PAGE:
==*==
As with Simon and Lyn, I first met Hayley via an online reading group that began when a number of like-minded readers decided to share their interest in and love for Persephone Books. They eventually branched out and now read a variety of books (I joined much later), though mainly with an emphasis on 19th and early to mid-20th century fiction. Hayley is a British blogger living in Leicester and shares her bookish passion at Desperate Reader. Along with a love of books she also writes about about food and her cooking/baking adventures. Do click on over and if you prefer books of the sort Persephone publishes, have a good look through her archives and be sure you have paper and pen handy to jot down reading suggestions. (It was through Hayley that I first discovered Molly Keane by the way).
1. Describe your library/bookshelves. Are the books randomly placed or do you have them organized in a special way?
When I first moved here I had more shelf space than books and there was a system - roughly chronological for the fiction, and also split into genres. As the years have gone by the books have overtaken the space (I dream of a bigger flat with yard and yards more shelving) so the system has basically broken down but there's a kind of order . . . My Virago books and Scottish island books are in my bedroom, cookbooks in the kitchen, Persephone books sort of fit on one shelf, Georgette Heyer still has a shelf of her own, non fiction has managed to hang onto most of a bookcase, new books 'rest' on the edge of a particular shelf, and when I next have a sort out classics will hopefully end up together. Otherwise there are books everywhere and I rely on memory to work out where I last saw something . . .
==*==
JOBS:
(a) How would you render this sentence from the interview in Spanish: "Hayley is a British blogger living in Leicester and shares her bookish passion at Desperate Reader."?
(b) Can you copy out the passage of the interview from "When I first" to "something . . ."?
(c) Which people does the interview mention by name?
The lines after the interview play no part in this work.

RECORDED INFORMATION:
==*==
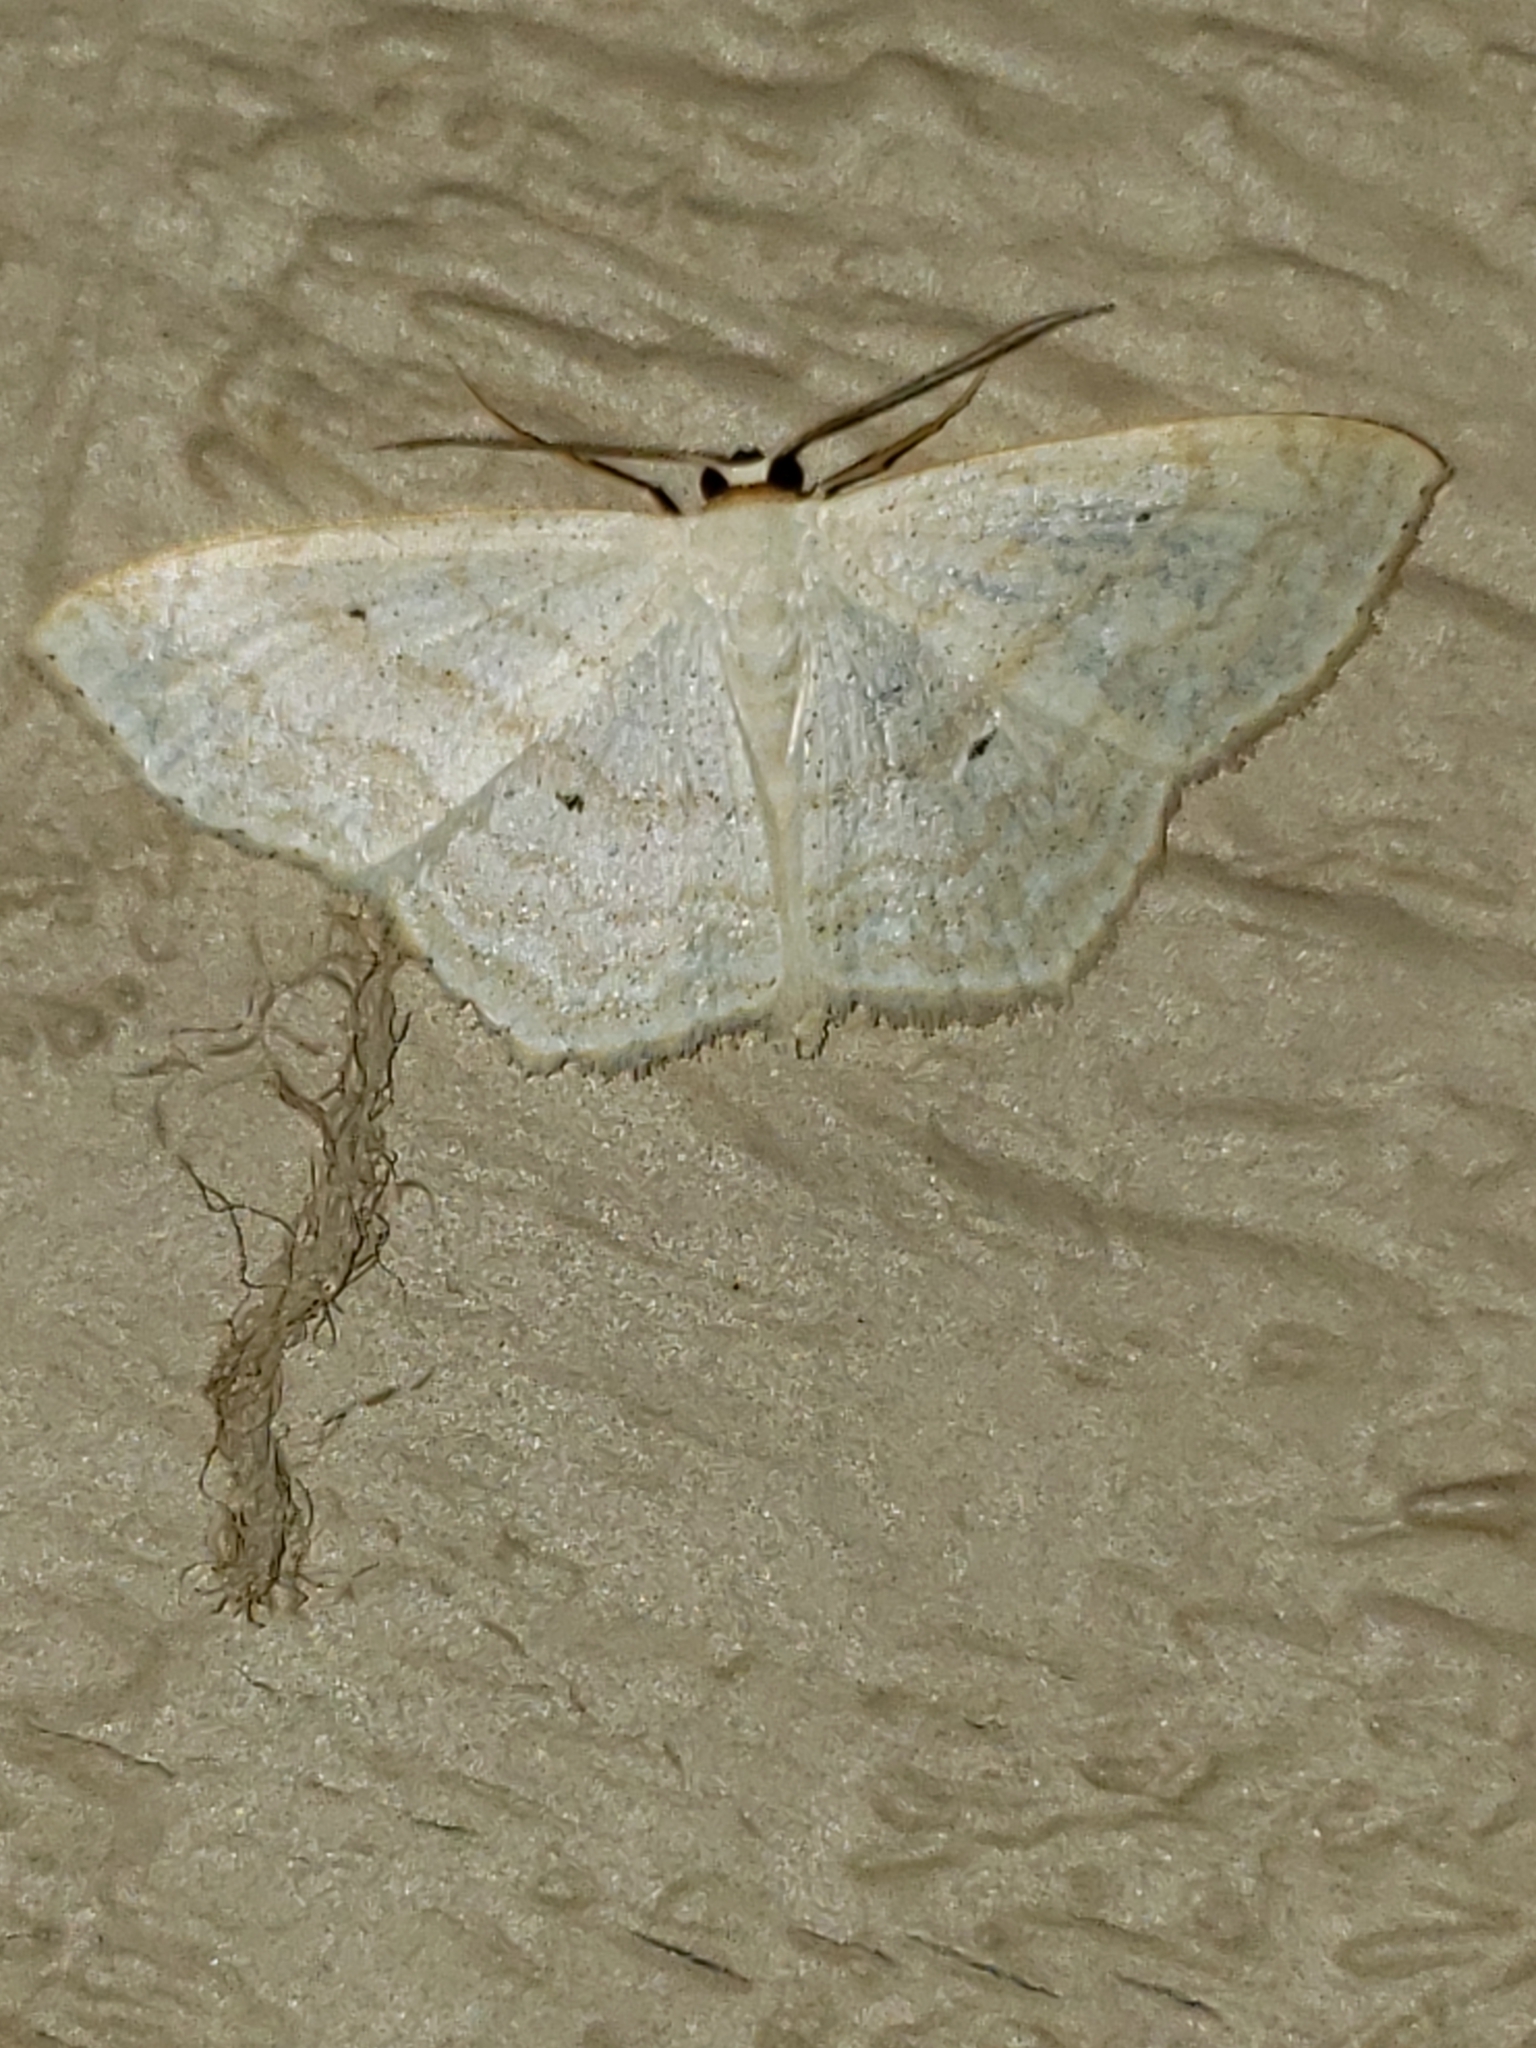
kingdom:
==*==
RESULTS BY TASK:
(a) Hayley es una bloguera británica que vive en Leicester y comparte su pasión por los libros en Desperate Reader.

(b)
When I first moved here I had more shelf space than books and there was a system - roughly chronological for the fiction, and also split into genres. As the years have gone by the books have overtaken the space (I dream of a bigger flat with yard and yards more shelving) so the system has basically broken down but there's a kind of order . . . My Virago books and Scottish island books are in my bedroom, cookbooks in the kitchen, Persephone books sort of fit on one shelf, Georgette Heyer still has a shelf of her own, non fiction has managed to hang onto most of a bookcase, new books 'rest' on the edge of a particular shelf, and when I next have a sort out classics will hopefully end up together. Otherwise there are books everywhere and I rely on memory to work out where I last saw something . . .

(c)
Simon
Lyn
Hayley
Molly Keane
Georgette Heyer